Grandad John Spriggs, a 70-year-old retired blacksmith, and his 69-year-old wife Florence lived in Scredington, south-east of Sleaford, Lincolnshire, where they ran a small petrol pump at the gable-end of their roadside home, Stone Croft Cottage, and sold cigarettes. That made them a popular couple among the villagers.

But in February 1958, they seemed to vanish into thin air. The petrol pump and the cigarette sales were transferred into the hands of grandson David, now 18, who appeared to be living in the cottage with his girlfriend Kathleen Gillighan, 24.

By MARCH 7th there was so much gossip going on that Sleaford Police decided to investigate. They went to the cottage and found John Spriggs’s dead body slumped in a chair in the dining-room, his chest caved in by heavy blows.

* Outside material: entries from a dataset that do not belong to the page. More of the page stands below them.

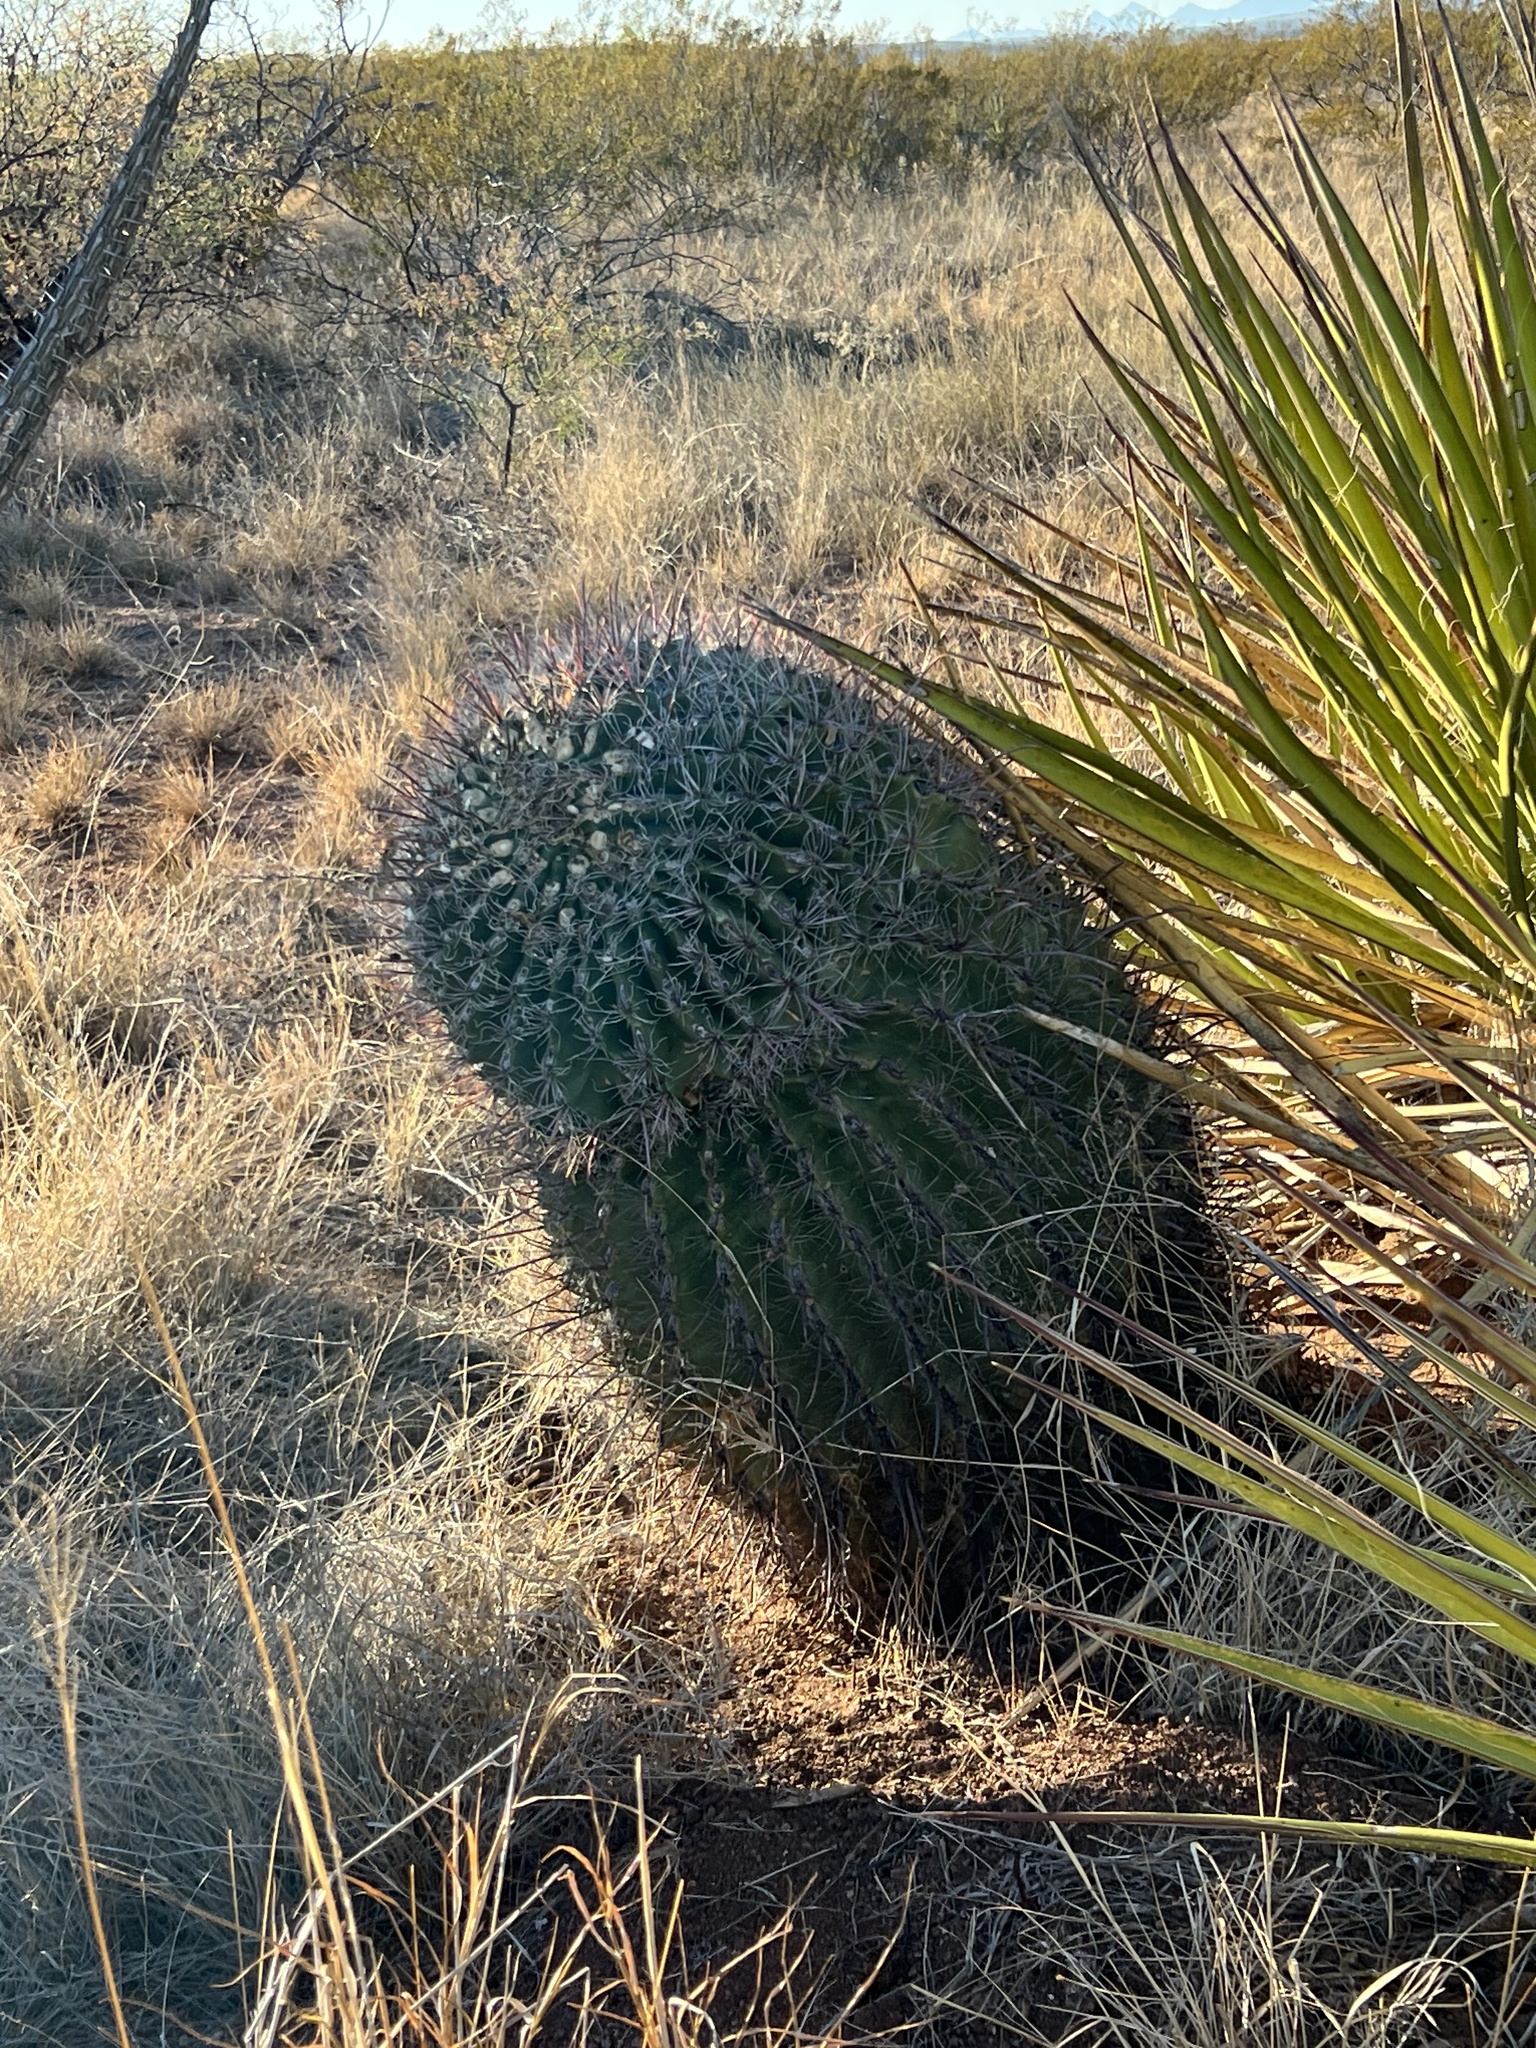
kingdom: Plantae
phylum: Tracheophyta
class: Magnoliopsida
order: Caryophyllales
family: Cactaceae
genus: Ferocactus
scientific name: Ferocactus wislizeni
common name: Candy barrel cactus
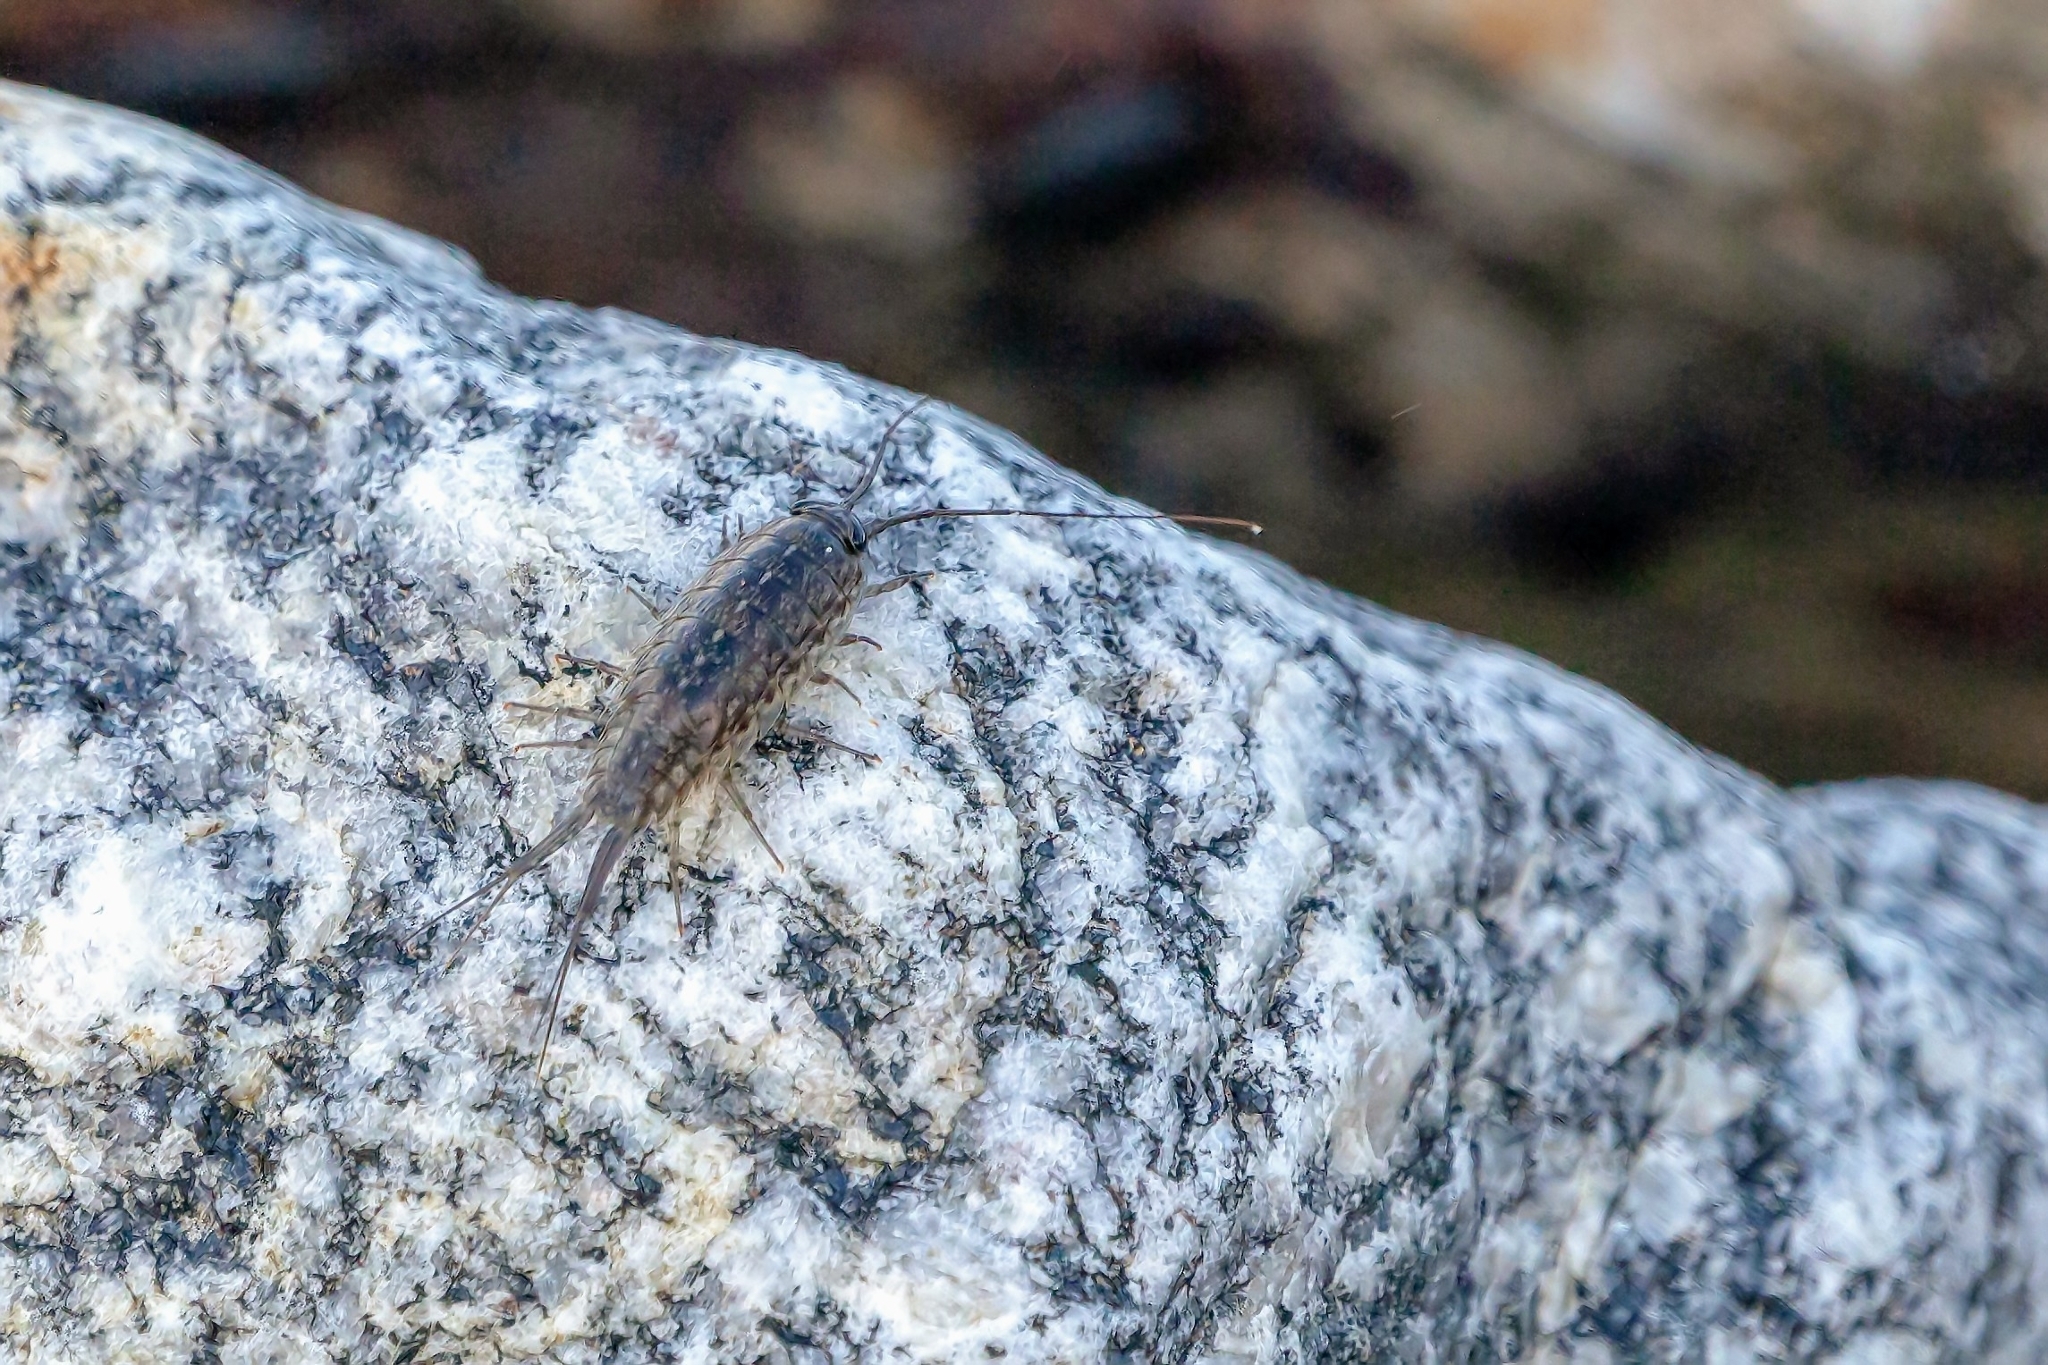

Upstairs in the bathroom his wife had been killed by repeated blows to the head. Earlier that day Dennis and his girlfriend had decamped to a flat in Upper Park Road, Hampstead, north London. There Dennis was arrested and whisked back to Sleaford, where he was charged with double-murder.

He was brought to trial at Lincoln Assizes on June 2nd, where he pleaded not guilty to capital murder in the course of theft. Under the new Homicide Act, if he had murdered his grandparents to rob them he could hang, but if that were not his motive he would escape the gallows.

Kathleen Gillighan, appearing as a witness, said Dennis told her he had been left the cottage by his grandparents. He allowed her to enter only the sitting-room.

Dennis refused to be represented, and defended himself. When he had finished his case the judge told the jury: “This young man who is no more than a boy conducted his defence with the most outstanding ability. One can but admire the performance which he showed before you.”

The jury found Dennis not guilty of capital murder but guilty of murder. He was sentenced to life and released in 1972 after serving 14 years.